Yep. But it doesn’t work for evalpoly… Or at least, I don’t know how to tell the code that the x argument should be broadcasted and not the p.

julia> p = rand(100); x = rand(1000); evalpoly.(x,p)
ERROR: DimensionMismatch("arrays could not be broadcast to a common size; got a dimension with lengths 1000 and 100")Stacktrace:
 [1] _bcs1
   @ .\broadcast.jl:516 [inlined]
 [2] _bcs
   @ .\broadcast.jl:510 [inlined]
 [3] broadcast_shape
   @ .\broadcast.jl:504 [inlined]
 [4] combine_axes
   @ .\broadcast.jl:499 [inlined]
 [5] instantiate
   @ .\broadcast.jl:281 [inlined]
 [6] materialize(bc::Base.Broadcast.Broadcasted{Base.Broadcast.DefaultArrayStyle{1}, Nothing, typeof(evalpoly), Tuple{Vector{Float64}, Vector{Float64}}})
   @ Base.Broadcast .\broadcast.jl:860
 [7] top-level scope
   @ REPL[4]:1

evalpoly.(x,Ref(p)) or evalpoly.(x,(p,))

See also How to broadcast over only certain function arguments?

6 Likes

Thanks! I did not pick that up from reading the manual… Sorry.

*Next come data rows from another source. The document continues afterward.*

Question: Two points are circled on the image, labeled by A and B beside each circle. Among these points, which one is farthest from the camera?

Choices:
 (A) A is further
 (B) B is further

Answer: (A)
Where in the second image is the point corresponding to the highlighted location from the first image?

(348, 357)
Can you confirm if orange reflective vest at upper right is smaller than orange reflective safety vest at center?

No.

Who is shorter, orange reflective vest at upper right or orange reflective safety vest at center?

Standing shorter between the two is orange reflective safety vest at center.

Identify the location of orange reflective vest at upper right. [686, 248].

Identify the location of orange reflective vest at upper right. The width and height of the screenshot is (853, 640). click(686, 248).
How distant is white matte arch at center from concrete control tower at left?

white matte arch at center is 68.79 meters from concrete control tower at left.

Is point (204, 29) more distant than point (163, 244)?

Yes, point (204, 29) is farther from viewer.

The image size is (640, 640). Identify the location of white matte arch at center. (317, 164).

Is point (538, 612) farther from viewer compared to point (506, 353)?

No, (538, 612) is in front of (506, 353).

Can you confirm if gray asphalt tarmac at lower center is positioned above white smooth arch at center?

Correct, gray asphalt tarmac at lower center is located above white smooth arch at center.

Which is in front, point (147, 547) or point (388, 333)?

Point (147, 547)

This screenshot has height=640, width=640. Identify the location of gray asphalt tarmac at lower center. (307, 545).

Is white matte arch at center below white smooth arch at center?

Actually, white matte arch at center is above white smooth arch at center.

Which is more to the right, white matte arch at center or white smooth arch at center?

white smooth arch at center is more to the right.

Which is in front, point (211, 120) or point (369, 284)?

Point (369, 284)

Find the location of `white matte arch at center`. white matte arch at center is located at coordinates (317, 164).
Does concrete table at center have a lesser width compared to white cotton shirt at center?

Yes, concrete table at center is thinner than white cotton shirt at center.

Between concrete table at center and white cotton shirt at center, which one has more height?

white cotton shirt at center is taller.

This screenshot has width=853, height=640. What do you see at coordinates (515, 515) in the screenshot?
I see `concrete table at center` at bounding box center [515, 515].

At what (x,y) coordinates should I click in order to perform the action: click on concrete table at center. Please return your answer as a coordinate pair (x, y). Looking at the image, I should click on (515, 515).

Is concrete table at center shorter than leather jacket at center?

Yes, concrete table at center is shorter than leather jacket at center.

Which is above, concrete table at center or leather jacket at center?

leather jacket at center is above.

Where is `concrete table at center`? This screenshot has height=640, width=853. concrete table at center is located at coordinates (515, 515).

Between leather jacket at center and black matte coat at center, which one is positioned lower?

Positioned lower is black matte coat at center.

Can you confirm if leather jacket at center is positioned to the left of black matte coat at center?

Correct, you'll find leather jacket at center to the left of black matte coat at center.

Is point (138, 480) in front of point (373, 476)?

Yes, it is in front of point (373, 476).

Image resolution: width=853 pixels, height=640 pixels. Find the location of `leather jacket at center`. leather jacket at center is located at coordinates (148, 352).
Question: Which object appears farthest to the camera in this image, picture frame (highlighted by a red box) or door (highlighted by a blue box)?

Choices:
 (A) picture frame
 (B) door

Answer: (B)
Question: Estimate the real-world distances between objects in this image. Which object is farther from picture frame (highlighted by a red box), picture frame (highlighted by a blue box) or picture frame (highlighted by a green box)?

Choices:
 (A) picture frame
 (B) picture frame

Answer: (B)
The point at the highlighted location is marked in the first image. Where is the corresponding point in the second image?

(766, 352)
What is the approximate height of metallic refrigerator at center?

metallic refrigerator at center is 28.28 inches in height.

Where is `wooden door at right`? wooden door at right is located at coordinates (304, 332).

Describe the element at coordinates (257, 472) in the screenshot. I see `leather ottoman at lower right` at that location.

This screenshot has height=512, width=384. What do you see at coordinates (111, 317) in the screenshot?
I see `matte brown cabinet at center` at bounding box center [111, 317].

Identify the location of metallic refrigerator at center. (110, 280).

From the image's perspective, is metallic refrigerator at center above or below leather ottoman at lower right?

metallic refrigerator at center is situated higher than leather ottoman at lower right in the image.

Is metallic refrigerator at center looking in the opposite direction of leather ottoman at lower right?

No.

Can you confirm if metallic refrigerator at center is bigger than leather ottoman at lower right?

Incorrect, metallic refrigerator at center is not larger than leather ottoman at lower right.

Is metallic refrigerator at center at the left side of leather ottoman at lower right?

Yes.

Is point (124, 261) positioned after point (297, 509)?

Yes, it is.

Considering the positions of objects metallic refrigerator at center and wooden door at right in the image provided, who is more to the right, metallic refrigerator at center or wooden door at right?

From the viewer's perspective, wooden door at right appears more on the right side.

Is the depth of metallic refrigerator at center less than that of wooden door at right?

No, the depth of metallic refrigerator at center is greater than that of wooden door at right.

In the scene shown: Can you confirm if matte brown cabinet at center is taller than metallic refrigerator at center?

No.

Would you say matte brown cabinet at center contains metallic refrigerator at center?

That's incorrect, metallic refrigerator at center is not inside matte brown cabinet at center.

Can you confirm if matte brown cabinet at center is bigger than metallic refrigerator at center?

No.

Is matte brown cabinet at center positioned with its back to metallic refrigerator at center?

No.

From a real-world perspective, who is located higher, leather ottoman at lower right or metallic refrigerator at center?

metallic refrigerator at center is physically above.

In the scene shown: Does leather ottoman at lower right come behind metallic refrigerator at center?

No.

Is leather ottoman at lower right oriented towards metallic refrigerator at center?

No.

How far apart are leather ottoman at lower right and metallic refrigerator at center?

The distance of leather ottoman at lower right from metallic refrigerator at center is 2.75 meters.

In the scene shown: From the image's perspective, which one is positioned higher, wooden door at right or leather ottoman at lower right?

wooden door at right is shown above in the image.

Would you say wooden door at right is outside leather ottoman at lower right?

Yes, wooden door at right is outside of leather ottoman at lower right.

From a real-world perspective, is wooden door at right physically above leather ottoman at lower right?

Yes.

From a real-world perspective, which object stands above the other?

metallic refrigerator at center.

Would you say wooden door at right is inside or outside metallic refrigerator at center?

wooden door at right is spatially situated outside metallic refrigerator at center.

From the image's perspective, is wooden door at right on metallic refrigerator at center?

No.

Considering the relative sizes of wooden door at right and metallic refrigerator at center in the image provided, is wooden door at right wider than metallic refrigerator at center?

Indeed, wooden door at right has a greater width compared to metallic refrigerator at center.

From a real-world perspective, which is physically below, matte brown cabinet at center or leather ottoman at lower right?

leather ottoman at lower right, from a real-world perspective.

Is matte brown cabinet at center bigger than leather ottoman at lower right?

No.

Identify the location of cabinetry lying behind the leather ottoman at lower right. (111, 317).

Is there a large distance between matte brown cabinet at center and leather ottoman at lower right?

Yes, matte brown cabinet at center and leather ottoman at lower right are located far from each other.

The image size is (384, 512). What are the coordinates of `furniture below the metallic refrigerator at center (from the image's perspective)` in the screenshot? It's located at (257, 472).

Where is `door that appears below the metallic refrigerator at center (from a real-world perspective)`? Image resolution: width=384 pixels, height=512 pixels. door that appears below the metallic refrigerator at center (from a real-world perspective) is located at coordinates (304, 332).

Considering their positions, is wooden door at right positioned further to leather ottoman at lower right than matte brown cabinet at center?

Could you briefly explain what both options do exactly? Or point me to the right page in the manual?

See Broadcasting in the manual:

Sometimes, you want a container (like an array) that would normally participate in broadcast to be “protected” from broadcast’s behavior of iterating over all of its elements. By placing it inside another container (like a single element Tuple ) broadcast will treat it as a single value.

(I noticed that it doesn’t mention Ref, so I just submitted a PR.)

3 Likes

Is there a problem with using also square brackets as a shielding container?

evalpoly.(x, [p]) 

The compiler can currently eliminate the allocation of a Ref, but not an Array.

This should change one day, in which case creating an Array will be fine from a performance-perspective.

However, a Vector is also a 1-dimensional container, while Refs are scalars.
The length of a vector is not known at compile time, and that information also currently is also not const-propped from the constructor, either.

8 Likes